Worker's Comp Industry Lingo
Empower yourself with the language of insiders. We decipher the arcane terms, epigrammatic abbreviations, and weird words used in the industry.
- Adjuster - A person who investigates and settles losses for an insurance company. In a workers' compensation case, an adjuster would do evaluations to determine when the injured would be able to return to work. Also known as an "administrator" and "claims examiner."
- Applicant - The person or group that opens a case by filing an application for adjudication of claim.
- Apportionment - The means of determining the level of permanent disability due to a work injury and how much is due to preexisting conditions and disabilities.
- Audit - A confirmation of a company's finances that allows an insurance agency to set fair premiums, as well as expose any discrepancies which may be affecting premiums. Your business will undergo yearly audits to determine if your workers' compensation premium is correct.
- Claim - A request filed by the insured to the insurance company to be reimbursed for a loss. With workers' compensation, a claim for reimbursement would be filed if an employee is injured on the job.
- Coverage - The extent of what your insurance policy will cover in case of any accident or need for reimbursement.
- Cumulative injury (CT): Injury that resulted from repeated events or exposures within a work environment. Repetitive stress injuries would be one example.
- Death benefits: Benefits paid to surviving dependents after the death of a worker due to job-related injury or illness.

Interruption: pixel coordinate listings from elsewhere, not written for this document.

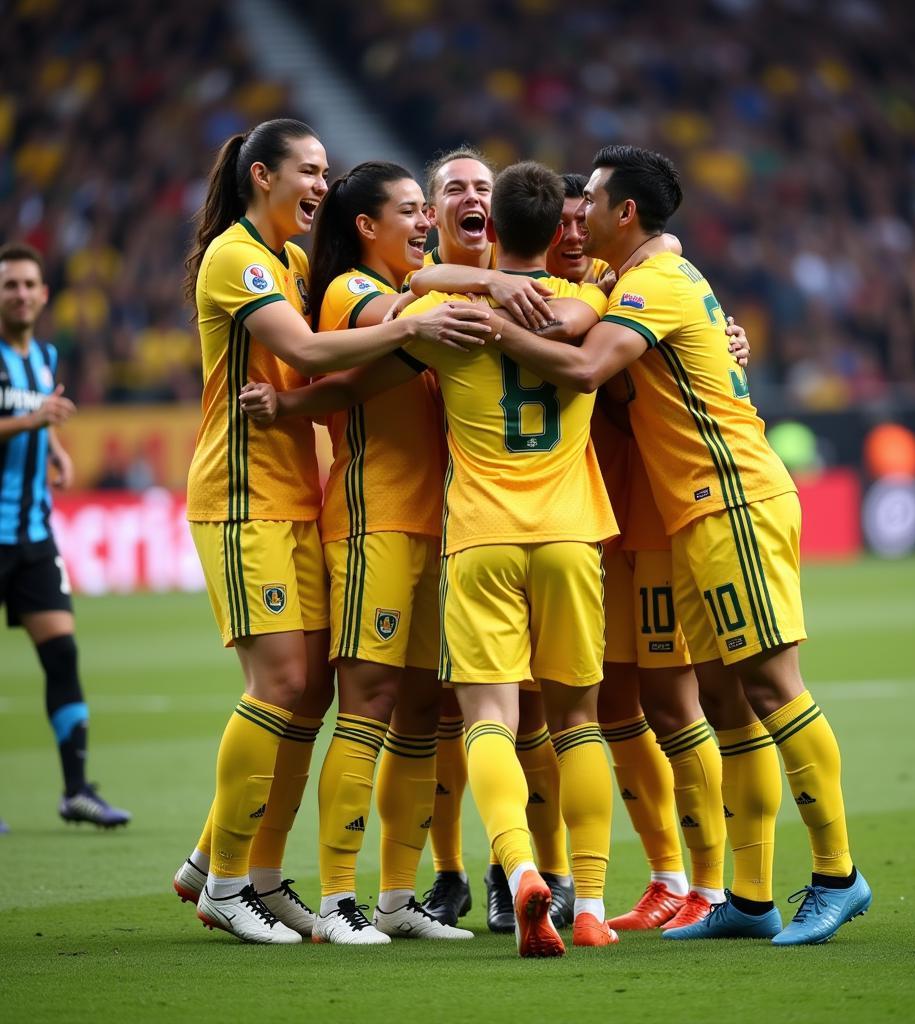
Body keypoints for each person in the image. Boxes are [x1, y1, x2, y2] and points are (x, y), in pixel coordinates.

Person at [482, 145, 871, 947]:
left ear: (625, 212)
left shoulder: (654, 284)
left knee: (772, 686)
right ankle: (750, 898)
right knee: (728, 702)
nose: (576, 213)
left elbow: (588, 367)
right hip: (695, 511)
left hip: (733, 498)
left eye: (588, 199)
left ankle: (838, 875)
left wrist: (492, 328)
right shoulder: (646, 280)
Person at [247, 161, 620, 957]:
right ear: (559, 232)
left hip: (473, 535)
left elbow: (353, 380)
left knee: (467, 718)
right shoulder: (590, 304)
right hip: (486, 528)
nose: (440, 213)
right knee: (548, 718)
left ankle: (496, 874)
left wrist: (288, 401)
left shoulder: (451, 315)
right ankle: (579, 898)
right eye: (426, 200)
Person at [175, 118, 490, 946]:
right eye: (307, 172)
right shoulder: (237, 257)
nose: (319, 183)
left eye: (325, 173)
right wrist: (416, 324)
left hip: (298, 495)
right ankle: (231, 882)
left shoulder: (291, 262)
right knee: (285, 686)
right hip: (245, 497)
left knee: (310, 692)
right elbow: (314, 353)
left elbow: (341, 377)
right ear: (261, 176)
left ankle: (241, 868)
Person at [241, 160, 473, 944]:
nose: (423, 223)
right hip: (374, 521)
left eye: (424, 211)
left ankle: (397, 898)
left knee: (422, 712)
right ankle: (338, 896)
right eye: (409, 211)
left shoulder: (418, 295)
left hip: (436, 528)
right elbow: (393, 343)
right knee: (367, 701)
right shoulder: (351, 293)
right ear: (367, 226)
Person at [549, 175, 738, 932]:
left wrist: (732, 341)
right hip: (592, 525)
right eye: (559, 221)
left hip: (656, 514)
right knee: (618, 700)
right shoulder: (517, 285)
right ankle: (665, 876)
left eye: (579, 217)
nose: (570, 233)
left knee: (670, 698)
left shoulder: (617, 286)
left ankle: (712, 885)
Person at [409, 147, 573, 933]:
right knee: (443, 716)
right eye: (453, 189)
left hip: (482, 528)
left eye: (482, 186)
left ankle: (523, 873)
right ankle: (449, 874)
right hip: (444, 523)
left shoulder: (453, 307)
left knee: (509, 716)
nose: (470, 197)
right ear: (432, 213)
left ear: (494, 216)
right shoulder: (553, 298)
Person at [0, 241, 131, 830]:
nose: (21, 293)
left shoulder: (46, 356)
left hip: (33, 537)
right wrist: (35, 423)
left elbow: (39, 413)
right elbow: (29, 414)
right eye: (10, 285)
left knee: (62, 654)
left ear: (44, 294)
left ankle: (76, 790)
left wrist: (52, 450)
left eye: (29, 284)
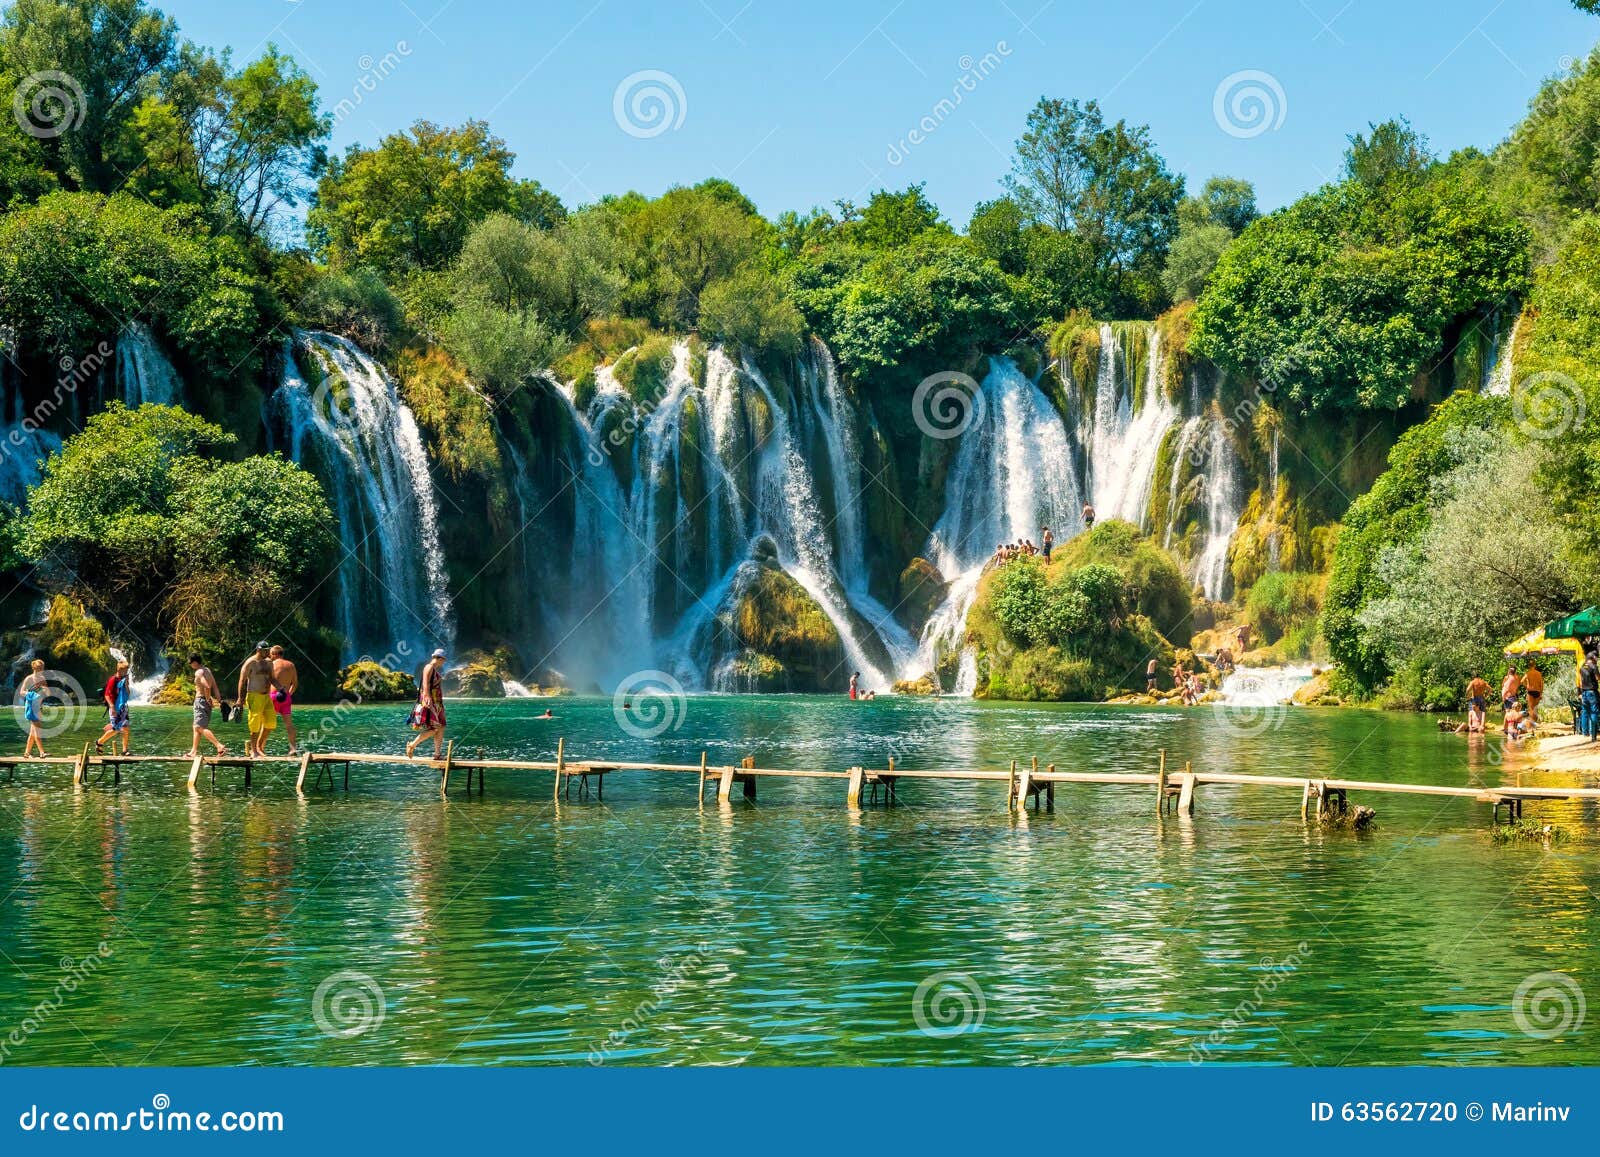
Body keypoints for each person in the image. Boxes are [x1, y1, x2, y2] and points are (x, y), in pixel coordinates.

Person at [236, 642, 278, 758]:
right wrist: (240, 699)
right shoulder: (251, 662)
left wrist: (281, 689)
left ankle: (259, 747)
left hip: (266, 696)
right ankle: (254, 751)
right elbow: (242, 681)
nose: (267, 652)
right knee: (255, 725)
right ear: (258, 650)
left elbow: (273, 679)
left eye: (268, 649)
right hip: (254, 696)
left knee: (271, 723)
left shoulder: (269, 662)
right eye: (265, 650)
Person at [407, 648, 449, 759]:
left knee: (441, 727)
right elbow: (425, 683)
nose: (444, 662)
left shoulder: (434, 669)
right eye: (443, 660)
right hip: (431, 701)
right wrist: (427, 696)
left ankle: (437, 754)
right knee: (434, 728)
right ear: (439, 658)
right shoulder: (429, 667)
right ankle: (412, 745)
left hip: (437, 703)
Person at [186, 654, 227, 757]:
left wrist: (208, 699)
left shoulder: (199, 672)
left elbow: (207, 686)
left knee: (199, 727)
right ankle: (193, 751)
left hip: (201, 701)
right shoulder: (207, 670)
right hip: (206, 702)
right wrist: (219, 700)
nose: (190, 665)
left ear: (195, 662)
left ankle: (219, 746)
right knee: (196, 727)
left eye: (190, 663)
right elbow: (215, 687)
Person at [95, 660, 132, 754]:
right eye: (125, 671)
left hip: (122, 707)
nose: (126, 672)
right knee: (116, 729)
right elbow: (107, 695)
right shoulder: (113, 679)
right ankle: (99, 742)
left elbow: (128, 694)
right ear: (120, 670)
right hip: (114, 707)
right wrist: (112, 707)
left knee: (126, 728)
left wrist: (127, 684)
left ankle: (125, 750)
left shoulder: (123, 680)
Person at [269, 645, 300, 755]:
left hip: (273, 695)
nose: (270, 656)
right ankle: (293, 748)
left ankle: (259, 748)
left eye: (271, 654)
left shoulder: (271, 664)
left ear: (275, 654)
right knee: (289, 724)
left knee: (266, 723)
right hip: (285, 696)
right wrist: (289, 694)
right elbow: (295, 683)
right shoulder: (291, 665)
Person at [20, 659, 48, 758]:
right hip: (31, 706)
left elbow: (48, 693)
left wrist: (44, 689)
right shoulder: (29, 679)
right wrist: (30, 693)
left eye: (42, 668)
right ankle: (42, 752)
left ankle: (27, 753)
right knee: (37, 730)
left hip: (39, 706)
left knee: (33, 732)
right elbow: (21, 692)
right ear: (34, 668)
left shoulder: (42, 679)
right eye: (39, 668)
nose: (41, 670)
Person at [1581, 652, 1599, 742]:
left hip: (1584, 693)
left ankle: (1585, 733)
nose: (1597, 659)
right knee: (1594, 712)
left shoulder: (1582, 666)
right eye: (1596, 657)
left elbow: (1581, 680)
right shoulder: (1594, 666)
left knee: (1585, 712)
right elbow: (1597, 678)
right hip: (1592, 692)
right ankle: (1593, 735)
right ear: (1593, 657)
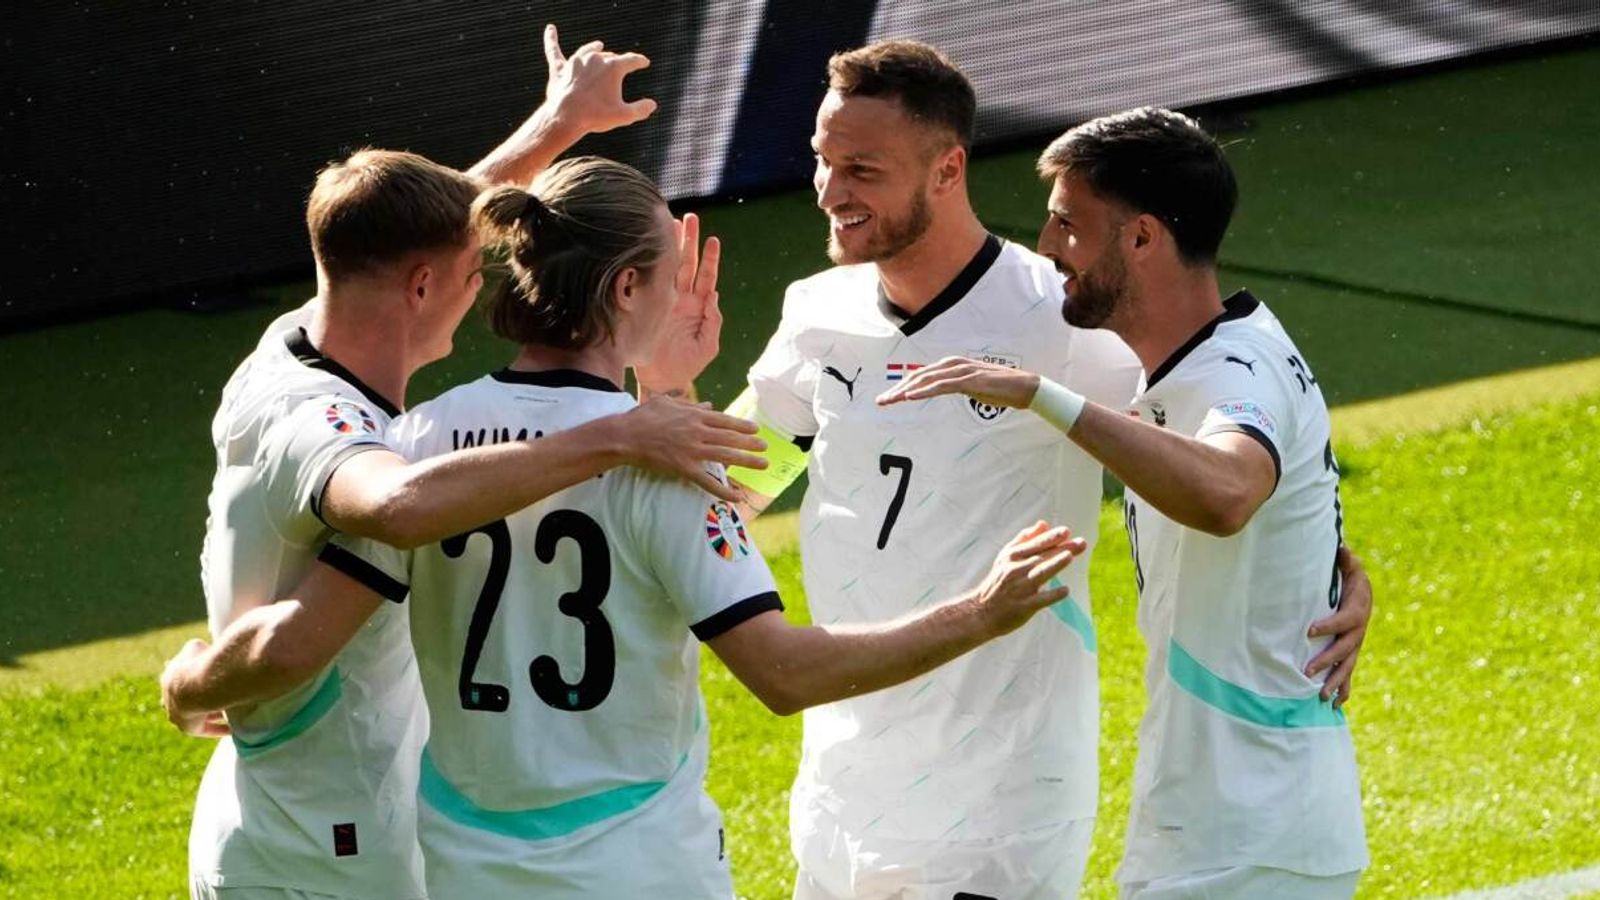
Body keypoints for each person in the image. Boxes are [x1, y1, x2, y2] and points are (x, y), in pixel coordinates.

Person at [640, 40, 1372, 900]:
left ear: (947, 170)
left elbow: (1233, 452)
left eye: (862, 169)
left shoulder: (1069, 321)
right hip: (844, 791)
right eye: (821, 161)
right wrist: (669, 386)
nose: (831, 192)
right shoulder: (817, 315)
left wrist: (1330, 572)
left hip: (1000, 807)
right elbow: (724, 499)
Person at [291, 154, 1093, 899]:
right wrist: (981, 610)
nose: (686, 295)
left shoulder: (416, 440)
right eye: (672, 276)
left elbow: (321, 625)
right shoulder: (670, 466)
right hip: (640, 862)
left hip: (463, 859)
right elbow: (784, 674)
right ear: (629, 290)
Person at [165, 27, 768, 900]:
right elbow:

- Employee Liability Coverage - Often included as part of a workers' compensation insurance policy. It is meant to protect an employer if an employee files a lawsuit because of an injury or sickness incurred while on the job.
- Experience Modification Factor - The experience modification factor is just one of the many ratings and factors that go into the calculation of your worker's comp premiums. This rating is based on your entire history of claims. When purchasing insurance for the first time, this rating won't be considered (simply because you don't have a history of claims at this point).
- Family and Medical Leave Act (FMLA): Federal law that provides up to 12 weeks of unpaid, job-protected leave each year to qualifying employees that have major health problems, as well as those needing to care for a child or family member. The law further requires all health benefits remain intact for the duration of the leave. For more information, see the FMLA requirements published by the U.S. Department of Labor.
- NCCI - National Council on Compensation Insurance. A bureau that calculates rates for workers' compensation insurance premiums. They use over 600 industry classifications to calculate these rates.
- Permanent disability (PD): A lasting disability resulting in an individual's reduced earning capacity, even after all medical treatment and rehabilitation has taken place.
- Permanent disability rating (PDR): The estimated percentage of how much a job injury has permanently limited the kinds of work an individual can perform. Figure is based on the worker's medical condition, date of injury, age (when injured), occupation (when injured), extent of disability caused by the job, and the diminished future earning capacity. These factors are used to calculate the total number of weeks for permanent disability benefits.
- Policy - The plan you receive for your business through your insurance agency. It's a legal document that details all the terms and conditions of your insurance coverage.
- Premium - A sum paid for an insurance policy by the policyholder. Usually arranged in monthly, or annual increments. With workers' compensation insurance, the employer pays the entire premium. There isn't any employee contribution, as with other benefits.
- Work restrictions: Doctor's detailed explanation of the work an individual can and cannot perform, in order to prevent further injury.
- Workers' Compensation Insurance - Insurance held by companies to reimburse employees that get sick or injured on the job. Workers' compensation is a state-mandated program.